> _Data excerpts_:
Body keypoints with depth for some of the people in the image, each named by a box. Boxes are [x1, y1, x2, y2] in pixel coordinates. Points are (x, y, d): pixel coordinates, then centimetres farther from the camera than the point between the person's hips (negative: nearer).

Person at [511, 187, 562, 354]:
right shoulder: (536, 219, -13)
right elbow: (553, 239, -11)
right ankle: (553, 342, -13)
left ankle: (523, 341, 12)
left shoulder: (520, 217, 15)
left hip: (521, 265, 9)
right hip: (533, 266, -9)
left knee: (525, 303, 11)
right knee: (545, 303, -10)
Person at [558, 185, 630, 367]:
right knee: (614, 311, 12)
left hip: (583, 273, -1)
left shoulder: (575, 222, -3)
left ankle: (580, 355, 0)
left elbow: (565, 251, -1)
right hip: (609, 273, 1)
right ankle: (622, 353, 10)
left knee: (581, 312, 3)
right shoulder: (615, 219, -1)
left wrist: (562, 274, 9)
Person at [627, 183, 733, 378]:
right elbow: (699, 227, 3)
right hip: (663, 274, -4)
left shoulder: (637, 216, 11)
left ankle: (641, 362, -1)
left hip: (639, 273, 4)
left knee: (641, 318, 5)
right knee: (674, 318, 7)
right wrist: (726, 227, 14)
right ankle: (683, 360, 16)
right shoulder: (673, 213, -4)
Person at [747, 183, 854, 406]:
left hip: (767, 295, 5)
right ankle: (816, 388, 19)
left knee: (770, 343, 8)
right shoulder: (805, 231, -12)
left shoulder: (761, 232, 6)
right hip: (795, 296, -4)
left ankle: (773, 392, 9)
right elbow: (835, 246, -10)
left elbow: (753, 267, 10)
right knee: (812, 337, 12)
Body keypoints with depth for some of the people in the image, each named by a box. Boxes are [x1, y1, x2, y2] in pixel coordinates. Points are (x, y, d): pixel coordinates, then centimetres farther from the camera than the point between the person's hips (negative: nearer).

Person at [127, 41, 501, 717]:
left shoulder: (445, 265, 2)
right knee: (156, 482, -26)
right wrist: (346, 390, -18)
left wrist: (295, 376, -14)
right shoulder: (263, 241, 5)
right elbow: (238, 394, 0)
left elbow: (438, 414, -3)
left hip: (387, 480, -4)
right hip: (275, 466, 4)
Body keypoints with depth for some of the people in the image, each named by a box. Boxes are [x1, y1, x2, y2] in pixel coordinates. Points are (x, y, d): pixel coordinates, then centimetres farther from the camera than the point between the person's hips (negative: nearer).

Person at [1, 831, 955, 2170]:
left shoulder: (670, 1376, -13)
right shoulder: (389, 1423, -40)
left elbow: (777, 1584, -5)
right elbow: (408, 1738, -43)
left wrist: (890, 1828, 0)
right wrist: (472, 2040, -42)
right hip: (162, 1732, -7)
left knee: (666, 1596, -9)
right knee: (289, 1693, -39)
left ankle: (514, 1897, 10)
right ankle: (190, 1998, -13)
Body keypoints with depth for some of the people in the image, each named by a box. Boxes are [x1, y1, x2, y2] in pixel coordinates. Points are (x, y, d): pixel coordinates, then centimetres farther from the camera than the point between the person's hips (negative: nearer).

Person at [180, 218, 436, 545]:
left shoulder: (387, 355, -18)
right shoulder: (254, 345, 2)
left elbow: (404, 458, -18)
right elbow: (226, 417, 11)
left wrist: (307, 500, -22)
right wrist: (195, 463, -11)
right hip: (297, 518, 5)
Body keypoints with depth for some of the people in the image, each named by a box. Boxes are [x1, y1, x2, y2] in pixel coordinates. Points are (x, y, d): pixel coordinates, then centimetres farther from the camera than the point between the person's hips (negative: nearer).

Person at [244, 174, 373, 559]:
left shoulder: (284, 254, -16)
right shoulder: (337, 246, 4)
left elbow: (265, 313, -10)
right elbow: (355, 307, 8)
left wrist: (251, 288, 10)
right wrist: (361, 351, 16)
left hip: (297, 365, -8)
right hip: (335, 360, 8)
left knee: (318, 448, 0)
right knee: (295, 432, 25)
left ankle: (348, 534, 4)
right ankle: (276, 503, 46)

> _What you should do_: Render the records as a two-column CSV with the header keypoint,position. Begin at the line that has "left hip: (297, 365, -8)" and stop at the end of the records, giving one row per record with each field quoted and any line breaks turned into spaces.

> _Answer to this problem_:
keypoint,position
"left hip:","(297, 365, -8)"
"right hip:","(335, 360, 8)"
"left knee:","(318, 448, 0)"
"right knee:","(295, 432, 25)"
"left ankle:","(348, 534, 4)"
"right ankle:","(276, 503, 46)"